Factoring polynomials is a method used to express a polynomial as the product of its simplest parts, known as factors. For quadratic equations, factored forms are easier to solve, particularly when finding the roots of the equation. In this exercise, the quadratic polynomial is given by \( m^2 - 81 \). The goal is to rewrite this equation as a multiplication statement, using its factors.

• Identify parts of the polynomial that can be rewritten in simpler forms.
• Factors are typically binomials, like \((m + a)(m - a)\) that when multiplied yield the original polynomial.
• This technique breaks down the polynomial into manageable equations.

Factoring is a cornerstone skill in algebra because it is simple, effective, and allows for solving complex expressions using easier calculations. Once we find the factors, solving the equation means setting each factor equal to zero and finding the unknown variable.

The difference of squares is a specific algebraic identity used in factoring. It comes into play when you encounter a quadratic expression in the form \( a^2 - b^2 \).

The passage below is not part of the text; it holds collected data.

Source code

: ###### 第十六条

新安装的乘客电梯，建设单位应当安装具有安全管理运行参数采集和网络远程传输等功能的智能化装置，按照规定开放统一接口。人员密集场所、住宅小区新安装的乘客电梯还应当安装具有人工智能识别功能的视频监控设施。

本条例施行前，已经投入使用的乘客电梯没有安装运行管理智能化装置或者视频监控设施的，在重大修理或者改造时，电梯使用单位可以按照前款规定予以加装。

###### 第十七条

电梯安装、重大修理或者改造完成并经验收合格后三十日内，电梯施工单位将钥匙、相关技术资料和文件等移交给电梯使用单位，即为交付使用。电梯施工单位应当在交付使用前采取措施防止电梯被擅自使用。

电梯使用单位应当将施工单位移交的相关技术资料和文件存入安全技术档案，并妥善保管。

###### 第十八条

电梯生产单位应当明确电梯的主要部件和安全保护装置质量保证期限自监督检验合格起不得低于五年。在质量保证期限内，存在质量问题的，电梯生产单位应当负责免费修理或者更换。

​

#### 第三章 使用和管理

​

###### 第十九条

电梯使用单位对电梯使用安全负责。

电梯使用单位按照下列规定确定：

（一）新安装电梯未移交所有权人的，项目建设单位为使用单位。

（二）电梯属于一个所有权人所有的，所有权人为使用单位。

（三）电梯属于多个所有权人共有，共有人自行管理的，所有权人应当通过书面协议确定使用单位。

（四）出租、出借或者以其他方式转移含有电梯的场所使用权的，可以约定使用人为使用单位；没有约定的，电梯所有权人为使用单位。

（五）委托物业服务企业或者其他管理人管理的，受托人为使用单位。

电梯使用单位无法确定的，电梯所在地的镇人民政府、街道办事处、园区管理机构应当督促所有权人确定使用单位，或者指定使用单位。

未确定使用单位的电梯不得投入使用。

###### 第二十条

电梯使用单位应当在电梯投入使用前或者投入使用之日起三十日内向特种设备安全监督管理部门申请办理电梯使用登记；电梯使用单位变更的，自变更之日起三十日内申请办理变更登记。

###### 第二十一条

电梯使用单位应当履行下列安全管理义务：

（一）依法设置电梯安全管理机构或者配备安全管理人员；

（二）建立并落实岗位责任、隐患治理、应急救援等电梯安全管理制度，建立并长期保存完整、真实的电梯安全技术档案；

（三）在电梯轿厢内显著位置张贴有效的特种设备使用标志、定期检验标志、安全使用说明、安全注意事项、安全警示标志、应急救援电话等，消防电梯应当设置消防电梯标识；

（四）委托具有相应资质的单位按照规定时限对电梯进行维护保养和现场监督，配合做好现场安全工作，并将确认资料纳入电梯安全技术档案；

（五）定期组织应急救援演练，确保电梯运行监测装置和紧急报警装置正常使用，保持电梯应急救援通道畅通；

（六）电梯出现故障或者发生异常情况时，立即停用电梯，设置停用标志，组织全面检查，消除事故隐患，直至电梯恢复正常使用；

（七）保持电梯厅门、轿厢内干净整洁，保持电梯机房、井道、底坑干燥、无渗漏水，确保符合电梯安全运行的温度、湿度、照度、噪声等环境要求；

This identity states that \( a^2 - b^2 = (a + b)(a - b) \). Understanding this concept is crucial when dealing with quadratic equations that fit this form.

• The expression \( m^2 - 81 \) is recognized as a difference of squares.
• Here, \( a^2 = m^2 \) and \( b^2 = 81 \), hence \( a = m \) and \( b = 9 \).
• Applying the difference of squares identity, \( m^2 - 81 \) factors into \( (m + 9)(m - 9) \).

Factoring using the difference of squares allows us to simplify and solve the quadratic equation easily. This is because the equation is expressed in a form that highlights its roots immediately when setting each factor to zero.

Algebraic solutions refer to the process of solving equations using algebraic operations and methods. In this scenario, after factoring the polynomial using the difference of squares, we proceed to find the values of \( m \) that solve \( m^2 - 81 = 0 \).

• Write down the factored equation: \((m + 9)(m - 9) = 0\).
• Apply the zero-product property: for \((x)(y) = 0\), either \(x = 0\) or \(y = 0\).
• Set each factor to zero: \(m + 9 = 0\) or \(m - 9 = 0\).
• Solve each simple equation: \(m = -9\) or \(m = 9\).

These solutions, \(m = -9\) and \(m = 9\), are the roots of the original quadratic equation. Mastering algebraic solutions involves understanding both how to manipulate equations and how to implement factoring and the properties of numbers efficiently. This skill aids in tackling a wide array of algebraic problems.